#### Alıştırmalar
[1] Uluslararası İlişkiler üzerine metni iki cümleyle özetleyin.
[2] Uluslararası İlişkiler üzerine metindeki "Uluslararası İlişkiler diğer" sözlerinden "kullanacaktır varsayımları yapılır." sözlerine kadar olan kısmı, bu ikisi de dahil olmak üzere, "kadim" yerine "eski" yazarak düzenleyin.

#### Okuma Metni
Birçok alan için disiplin mi yoksa esaslı bir bilim mi tartışması uzmanları tarafından mütemadiyen yapılır. Herhangi bir alanda çalışanların, ilgili mecralarda kalem oynatan, fikir beyan eden entelijansiya ve akademisyenlerin bu doğrultudaki çabaları hep olagelmiştir. Muhtemelen bulundukları zeminin kayganlığından veyahut endişelerini zapt edemediklerinden çalıştıkları bağlamı ölçülebilir düzeyde istikrarlı hale getirmeye, objektiviteye yaklaştırarak bilimsellik kazandırmaya, imkân dâhilinde pozitif bilimlere benzetmek amacıyla eğilim oluşturmaya çabalamaktadırlar. Uluslararası İlişkiler’de bu tartışmalara dâhildir.                  

Uluslararası İlişkiler diğer tüm sosyal ve pozitif bilimlerden temelde özel bir iddia ile ayrılır. Bu öyle bir meydan okumadır ki insanın özünü ve tabiatını sorgulamayı zorunlu kılar. Bu çabalar içerisinde felsefi hermenötik, destekleyici şekilde referans alınarak teorik yapıtaşları güçlendirilir. “Sorunu olduğu gibi anlamaya mı yoksa olması gerektiği gibi çözmeye mi çalışan” tartışması bir tarafa, kadim toplulukların ilk ortaya çıkışlarından itibaren büyük bir mesele olan görünür örgütlü şiddeti, yani savaşı “insan tabiatının” rengindeki niyetiyle, salt mayasıyla birlikte bu disiplin anlamaya çalışır. Savaşları “tabii insan davranışlarıyla” olabildiğince örtüştürerek uyumlulaştırmaya gayret eder. Özünde insan iyi ise şayet devletlerde barışçıl politikaları sergileme doğrultusunda tercihlerini kullanacaktır varsayımları yapılır.

#### Veri Kümesi
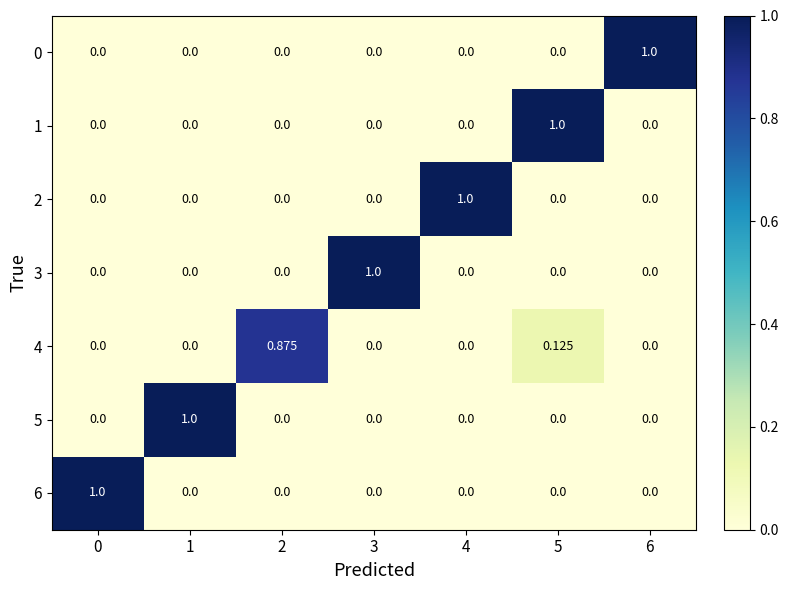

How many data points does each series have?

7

...

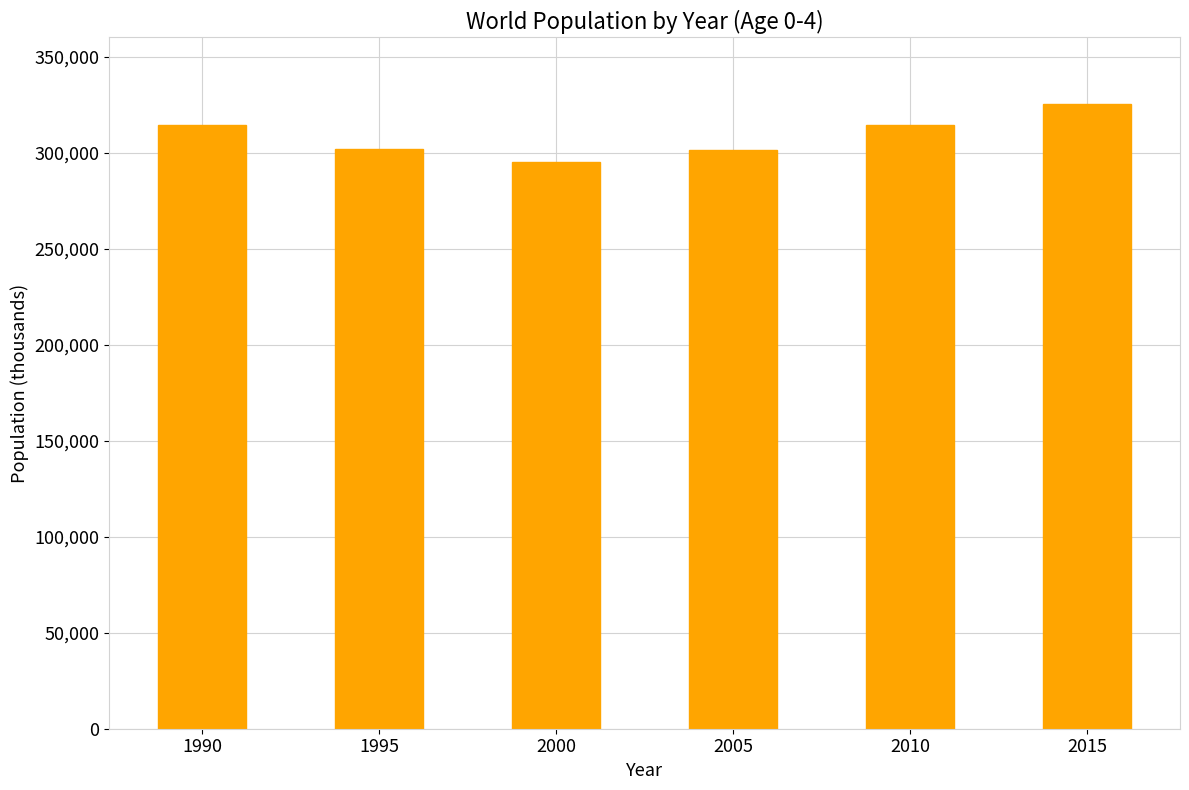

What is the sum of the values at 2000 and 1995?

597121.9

#### Alıştırma Cevapları
[1] Birçok alanda uzmanlar, alanlarının bir disiplin mi yoksa gerçek bir bilim mi olduğunu tartışır ve onu daha ölçülebilir, daha nesnel ve bilimsel hale getirmeye çalışır; Uluslararası İlişkiler de bu tartışmanın içindedir. Bu alan, insanın özünü ve doğasını sorgulamayı gerektiren bir iddiayla öteki bilimlerden ayrılır: Savaşı insan doğasıyla birlikte anlamaya çalışır ve insan özünde iyiyse devletlerin barışçıl politikaları seçeceğini varsayar.

[2]
Uluslararası İlişkiler diğer tüm sosyal ve pozitif bilimlerden temelde özel bir iddia ile ayrılır. Bu öyle bir meydan okumadır ki insanın özünü ve tabiatını sorgulamayı zorunlu kılar. Bu çabalar içerisinde felsefi hermenötik, destekleyici şekilde referans alınarak teorik yapıtaşları güçlendirilir. “Sorunu olduğu gibi anlamaya mı yoksa olması gerektiği gibi çözmeye mi çalışan” tartışması bir tarafa, eski toplulukların ilk ortaya çıkışlarından itibaren büyük bir mesele olan görünür örgütlü şiddeti, yani savaşı “insan tabiatının” rengindeki niyetiyle, salt mayasıyla birlikte bu disiplin anlamaya çalışır. Savaşları “tabii insan davranışlarıyla” olabildiğince örtüştürerek uyumlulaştırmaya gayret eder. Özünde insan iyi ise şayet devletlerde barışçıl politikaları sergileme doğrultusunda tercihlerini kullanacaktır varsayımları yapılır.